[Opening MATERIALS PROVIDED section]
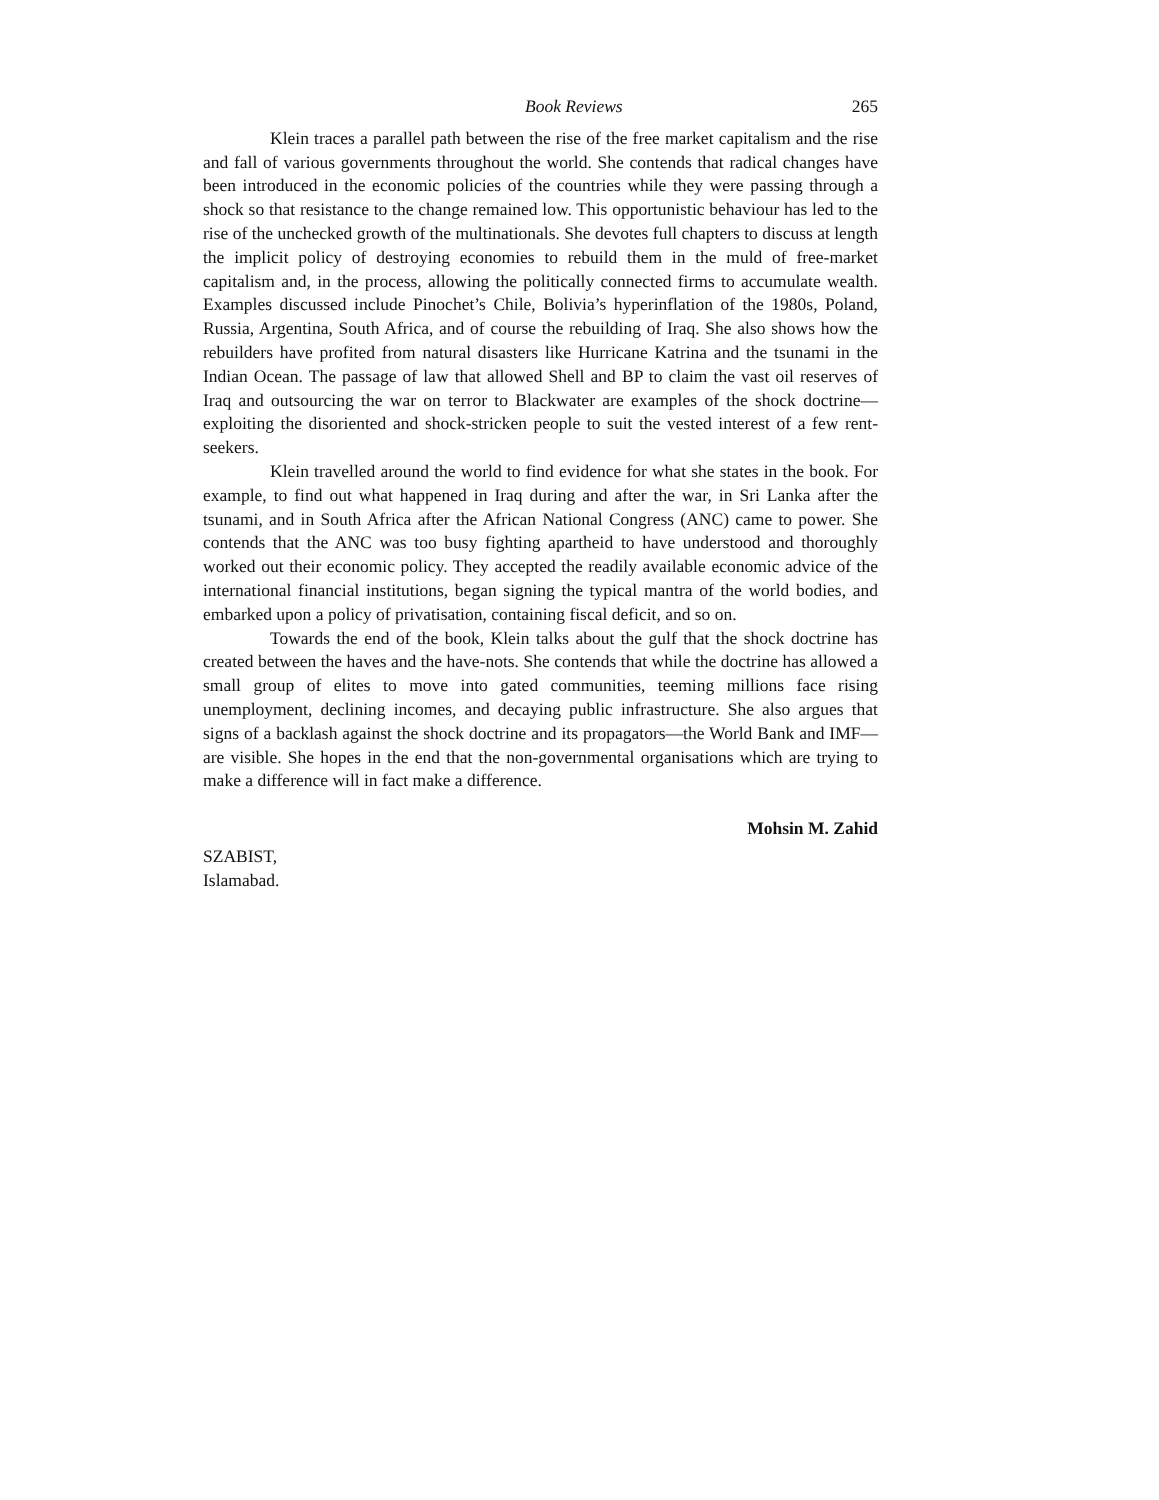Book Reviews 265
Klein traces a parallel path between the rise of the free market capitalism and the rise and fall of various governments throughout the world. She contends that radical changes have been introduced in the economic policies of the countries while they were passing through a shock so that resistance to the change remained low. This opportunistic behaviour has led to the rise of the unchecked growth of the multinationals. She devotes full chapters to discuss at length the implicit policy of destroying economies to rebuild them in the muld of free-market capitalism and, in the process, allowing the politically connected firms to accumulate wealth. Examples discussed include Pinochet’s Chile, Bolivia’s hyperinflation of the 1980s, Poland, Russia, Argentina, South Africa, and of course the rebuilding of Iraq. She also shows how the rebuilders have profited from natural disasters like Hurricane Katrina and the tsunami in the Indian Ocean. The passage of law that allowed Shell and BP to claim the vast oil reserves of Iraq and outsourcing the war on terror to Blackwater are examples of the shock doctrine—exploiting the disoriented and shock-stricken people to suit the vested interest of a few rent-seekers.
Klein travelled around the world to find evidence for what she states in the book. For example, to find out what happened in Iraq during and after the war, in Sri Lanka after the tsunami, and in South Africa after the African National Congress (ANC) came to power. She contends that the ANC was too busy fighting apartheid to have understood and thoroughly worked out their economic policy. They accepted the readily available economic advice of the international financial institutions, began signing the typical mantra of the world bodies, and embarked upon a policy of privatisation, containing fiscal deficit, and so on.
Towards the end of the book, Klein talks about the gulf that the shock doctrine has created between the haves and the have-nots. She contends that while the doctrine has allowed a small group of elites to move into gated communities, teeming millions face rising unemployment, declining incomes, and decaying public infrastructure. She also argues that signs of a backlash against the shock doctrine and its propagators—the World Bank and IMF—are visible. She hopes in the end that the non-governmental organisations which are trying to make a difference will in fact make a difference.
Mohsin M. Zahid
SZABIST,
Islamabad.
[Closing MATERIALS PROVIDED section]
WHAT THE EXERCISE ASKS: Could you retype all the entries exactly, skipping the pictures?

RESPONSE AREA:
Book Reviews 265
Klein traces a parallel path between the rise of the free market capitalism and the rise and fall of various governments throughout the world. She contends that radical changes have been introduced in the economic policies of the countries while they were passing through a shock so that resistance to the change remained low. This opportunistic behaviour has led to the rise of the unchecked growth of the multinationals. She devotes full chapters to discuss at length the implicit policy of destroying economies to rebuild them in the muld of free-market capitalism and, in the process, allowing the politically connected firms to accumulate wealth. Examples discussed include Pinochet’s Chile, Bolivia’s hyperinflation of the 1980s, Poland, Russia, Argentina, South Africa, and of course the rebuilding of Iraq. She also shows how the rebuilders have profited from natural disasters like Hurricane Katrina and the tsunami in the Indian Ocean. The passage of law that allowed Shell and BP to claim the vast oil reserves of Iraq and outsourcing the war on terror to Blackwater are examples of the shock doctrine—exploiting the disoriented and shock-stricken people to suit the vested interest of a few rent-seekers.
Klein travelled around the world to find evidence for what she states in the book. For example, to find out what happened in Iraq during and after the war, in Sri Lanka after the tsunami, and in South Africa after the African National Congress (ANC) came to power. She contends that the ANC was too busy fighting apartheid to have understood and thoroughly worked out their economic policy. They accepted the readily available economic advice of the international financial institutions, began signing the typical mantra of the world bodies, and embarked upon a policy of privatisation, containing fiscal deficit, and so on.
Towards the end of the book, Klein talks about the gulf that the shock doctrine has created between the haves and the have-nots. She contends that while the doctrine has allowed a small group of elites to move into gated communities, teeming millions face rising unemployment, declining incomes, and decaying public infrastructure. She also argues that signs of a backlash against the shock doctrine and its propagators—the World Bank and IMF—are visible. She hopes in the end that the non-governmental organisations which are trying to make a difference will in fact make a difference.
Mohsin M. Zahid
SZABIST,
Islamabad.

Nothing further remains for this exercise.